### Extrait de page ###
Date: 10 février 2026
Bien que l’armée russe ait progressé de 15 à 70 mètres par jour dans des zones clés – le Donbass et la région de Kharkiv – au cours des deux dernières années, ses gains ont été plus importants dans le sud. Huliaipole est pratiquement sous occupation, rapporte le New York Times , citant des cartographes de guerre, notamment de l’Institute for the Study of War (ISW), et des militaires ukrainiens.
Selon un message envoyé la semaine dernière par Dmitry Frolov, commandant du 1er régiment d’assaut séparé, une unité d’élite des forces armées ukrainiennes, les défenseurs tiennent encore plusieurs bâtiments à Hulyaipole. Mais « la majeure partie de la ville est entièrement sous contrôle ennemi », a-t-il déclaré, ajoutant que 95 % des troupes présentes sont des soldats russes.
La prise de la première agglomération d’une certaine importance depuis deux ans (Huliaipole comptait 12 000 habitants avant-guerre) pourrait mettre Zaporijia, la capitale régionale, dans une situation désespérée. Au-delà d’Huliaipole, les champs s’étendent à perte de vue, empêchant les forces armées ukrainiennes de se retrancher dans les zones urbanisées. Par ailleurs, les forces d’occupation auront également des difficultés à traverser ce terrain découvert, du fait de la présence de drones ukrainiens qui le surveillent.
###
▶ **Objectif**
D’après l’extrait sur Huliaipole, combien d’habitants la ville comptait-elle avant la guerre ? Appuyez-vous uniquement sur l’extrait.
### Données extraites ###
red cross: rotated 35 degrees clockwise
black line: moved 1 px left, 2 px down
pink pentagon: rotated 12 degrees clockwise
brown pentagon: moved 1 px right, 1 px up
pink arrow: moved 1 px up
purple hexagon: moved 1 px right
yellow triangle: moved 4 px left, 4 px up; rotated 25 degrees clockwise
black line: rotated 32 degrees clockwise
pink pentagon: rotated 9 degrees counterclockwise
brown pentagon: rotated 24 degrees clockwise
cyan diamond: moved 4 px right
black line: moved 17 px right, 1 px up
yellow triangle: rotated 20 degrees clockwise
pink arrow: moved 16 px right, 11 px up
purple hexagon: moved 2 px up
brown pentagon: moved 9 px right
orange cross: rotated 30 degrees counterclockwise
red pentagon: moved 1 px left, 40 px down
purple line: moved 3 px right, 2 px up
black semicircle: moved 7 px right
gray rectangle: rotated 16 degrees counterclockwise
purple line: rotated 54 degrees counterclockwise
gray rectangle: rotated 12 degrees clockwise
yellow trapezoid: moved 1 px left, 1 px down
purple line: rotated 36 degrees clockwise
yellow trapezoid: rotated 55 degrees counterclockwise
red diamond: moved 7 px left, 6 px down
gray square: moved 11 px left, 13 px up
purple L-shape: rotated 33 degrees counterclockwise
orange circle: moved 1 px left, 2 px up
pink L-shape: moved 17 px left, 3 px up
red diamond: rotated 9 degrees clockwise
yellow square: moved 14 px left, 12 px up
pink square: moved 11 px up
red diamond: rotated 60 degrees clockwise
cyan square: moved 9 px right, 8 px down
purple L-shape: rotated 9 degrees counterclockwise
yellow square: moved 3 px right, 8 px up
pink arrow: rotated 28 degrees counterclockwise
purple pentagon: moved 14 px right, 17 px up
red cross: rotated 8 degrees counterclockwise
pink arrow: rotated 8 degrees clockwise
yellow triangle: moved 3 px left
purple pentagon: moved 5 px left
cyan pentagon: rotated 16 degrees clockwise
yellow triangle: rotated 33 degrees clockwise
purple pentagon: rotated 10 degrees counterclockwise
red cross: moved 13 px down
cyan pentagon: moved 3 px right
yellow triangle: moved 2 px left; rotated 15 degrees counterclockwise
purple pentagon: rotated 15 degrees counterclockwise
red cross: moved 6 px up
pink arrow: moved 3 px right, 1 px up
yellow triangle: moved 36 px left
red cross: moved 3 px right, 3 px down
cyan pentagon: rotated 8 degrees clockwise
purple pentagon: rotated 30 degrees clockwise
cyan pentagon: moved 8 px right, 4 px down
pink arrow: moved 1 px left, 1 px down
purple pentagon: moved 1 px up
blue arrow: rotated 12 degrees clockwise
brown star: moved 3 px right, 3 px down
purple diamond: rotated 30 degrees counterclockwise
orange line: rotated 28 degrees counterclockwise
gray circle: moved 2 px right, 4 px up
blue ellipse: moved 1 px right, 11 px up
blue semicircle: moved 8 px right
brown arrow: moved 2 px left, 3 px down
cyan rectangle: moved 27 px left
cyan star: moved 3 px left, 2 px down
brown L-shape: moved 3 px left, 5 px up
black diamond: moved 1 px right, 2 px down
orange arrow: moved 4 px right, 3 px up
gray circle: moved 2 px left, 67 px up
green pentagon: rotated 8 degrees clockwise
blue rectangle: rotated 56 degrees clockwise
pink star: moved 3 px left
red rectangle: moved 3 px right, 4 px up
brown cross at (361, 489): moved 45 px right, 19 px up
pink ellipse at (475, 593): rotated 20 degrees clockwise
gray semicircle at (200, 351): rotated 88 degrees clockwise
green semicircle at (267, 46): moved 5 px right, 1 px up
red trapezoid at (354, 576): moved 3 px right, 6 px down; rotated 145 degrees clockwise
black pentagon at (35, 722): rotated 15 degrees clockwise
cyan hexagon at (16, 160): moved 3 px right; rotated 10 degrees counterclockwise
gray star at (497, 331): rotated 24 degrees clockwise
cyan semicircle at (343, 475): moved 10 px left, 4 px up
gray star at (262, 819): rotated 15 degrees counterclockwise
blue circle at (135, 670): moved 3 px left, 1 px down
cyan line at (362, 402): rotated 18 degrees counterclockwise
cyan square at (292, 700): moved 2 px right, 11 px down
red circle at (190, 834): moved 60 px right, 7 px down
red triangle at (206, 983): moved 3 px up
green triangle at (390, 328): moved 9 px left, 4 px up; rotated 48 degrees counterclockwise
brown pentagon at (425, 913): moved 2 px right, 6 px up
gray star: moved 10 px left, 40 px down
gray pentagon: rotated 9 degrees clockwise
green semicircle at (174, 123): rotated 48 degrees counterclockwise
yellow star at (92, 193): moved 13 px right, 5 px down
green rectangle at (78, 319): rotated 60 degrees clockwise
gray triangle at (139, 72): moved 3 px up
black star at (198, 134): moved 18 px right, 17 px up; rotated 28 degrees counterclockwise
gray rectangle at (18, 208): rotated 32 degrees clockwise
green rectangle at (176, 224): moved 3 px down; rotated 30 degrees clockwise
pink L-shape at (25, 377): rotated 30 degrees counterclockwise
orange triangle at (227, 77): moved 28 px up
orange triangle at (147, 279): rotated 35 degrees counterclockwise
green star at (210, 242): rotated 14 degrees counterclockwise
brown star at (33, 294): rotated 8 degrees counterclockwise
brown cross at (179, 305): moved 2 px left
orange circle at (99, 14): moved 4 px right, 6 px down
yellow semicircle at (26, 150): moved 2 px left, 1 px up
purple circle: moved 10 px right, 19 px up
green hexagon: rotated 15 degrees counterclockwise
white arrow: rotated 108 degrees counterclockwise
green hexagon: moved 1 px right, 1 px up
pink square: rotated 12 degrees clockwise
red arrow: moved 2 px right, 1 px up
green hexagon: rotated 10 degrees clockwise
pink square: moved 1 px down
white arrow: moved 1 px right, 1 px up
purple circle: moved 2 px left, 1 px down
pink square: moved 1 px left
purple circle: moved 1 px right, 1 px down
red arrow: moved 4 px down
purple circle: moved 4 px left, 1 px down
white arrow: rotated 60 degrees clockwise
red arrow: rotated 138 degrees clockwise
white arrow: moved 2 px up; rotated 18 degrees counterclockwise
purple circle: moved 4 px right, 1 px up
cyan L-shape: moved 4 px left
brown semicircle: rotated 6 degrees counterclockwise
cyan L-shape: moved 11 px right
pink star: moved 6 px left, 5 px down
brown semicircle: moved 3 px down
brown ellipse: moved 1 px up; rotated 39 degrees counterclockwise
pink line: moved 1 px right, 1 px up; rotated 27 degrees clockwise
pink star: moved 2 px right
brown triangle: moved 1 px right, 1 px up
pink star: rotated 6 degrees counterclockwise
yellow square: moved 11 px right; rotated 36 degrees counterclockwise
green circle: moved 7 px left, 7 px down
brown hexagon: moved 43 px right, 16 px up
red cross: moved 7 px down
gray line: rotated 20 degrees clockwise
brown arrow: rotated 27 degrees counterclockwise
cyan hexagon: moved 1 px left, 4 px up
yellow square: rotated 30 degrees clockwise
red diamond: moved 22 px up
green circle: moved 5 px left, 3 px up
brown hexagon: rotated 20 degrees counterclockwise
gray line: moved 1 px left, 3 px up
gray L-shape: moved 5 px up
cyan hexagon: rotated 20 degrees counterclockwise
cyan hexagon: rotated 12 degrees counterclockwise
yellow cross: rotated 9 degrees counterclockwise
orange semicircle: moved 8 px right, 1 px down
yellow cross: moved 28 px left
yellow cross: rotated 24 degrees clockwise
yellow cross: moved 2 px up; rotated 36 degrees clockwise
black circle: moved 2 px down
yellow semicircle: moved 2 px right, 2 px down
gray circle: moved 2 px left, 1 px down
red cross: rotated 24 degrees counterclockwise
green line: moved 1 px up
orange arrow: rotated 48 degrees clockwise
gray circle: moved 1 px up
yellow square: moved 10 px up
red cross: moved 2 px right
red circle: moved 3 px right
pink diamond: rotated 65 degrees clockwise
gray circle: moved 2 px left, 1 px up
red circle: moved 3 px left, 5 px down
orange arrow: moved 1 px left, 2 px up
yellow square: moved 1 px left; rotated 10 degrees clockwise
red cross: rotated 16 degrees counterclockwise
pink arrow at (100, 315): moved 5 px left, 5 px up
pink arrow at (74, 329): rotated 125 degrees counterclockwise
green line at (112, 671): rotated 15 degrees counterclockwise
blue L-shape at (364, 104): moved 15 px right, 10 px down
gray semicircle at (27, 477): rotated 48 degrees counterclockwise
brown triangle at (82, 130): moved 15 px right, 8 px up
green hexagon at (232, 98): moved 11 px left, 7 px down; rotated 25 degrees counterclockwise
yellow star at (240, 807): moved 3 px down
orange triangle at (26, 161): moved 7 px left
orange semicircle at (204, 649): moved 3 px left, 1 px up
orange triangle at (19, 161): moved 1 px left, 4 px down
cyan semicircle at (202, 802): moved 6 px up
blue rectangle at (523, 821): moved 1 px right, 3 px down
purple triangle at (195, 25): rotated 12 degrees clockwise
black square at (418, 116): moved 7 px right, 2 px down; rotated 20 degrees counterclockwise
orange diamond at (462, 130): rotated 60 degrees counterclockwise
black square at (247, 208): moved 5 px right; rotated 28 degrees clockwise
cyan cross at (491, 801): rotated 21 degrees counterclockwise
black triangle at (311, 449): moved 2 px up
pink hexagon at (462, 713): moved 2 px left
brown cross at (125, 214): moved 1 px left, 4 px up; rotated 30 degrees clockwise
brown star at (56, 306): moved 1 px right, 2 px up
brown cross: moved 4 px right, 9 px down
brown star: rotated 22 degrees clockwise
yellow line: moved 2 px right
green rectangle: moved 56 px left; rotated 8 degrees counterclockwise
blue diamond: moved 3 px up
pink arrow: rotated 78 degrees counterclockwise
###
▶ **Solution proposée**
Huliaipole comptait 12 000 habitants avant la guerre.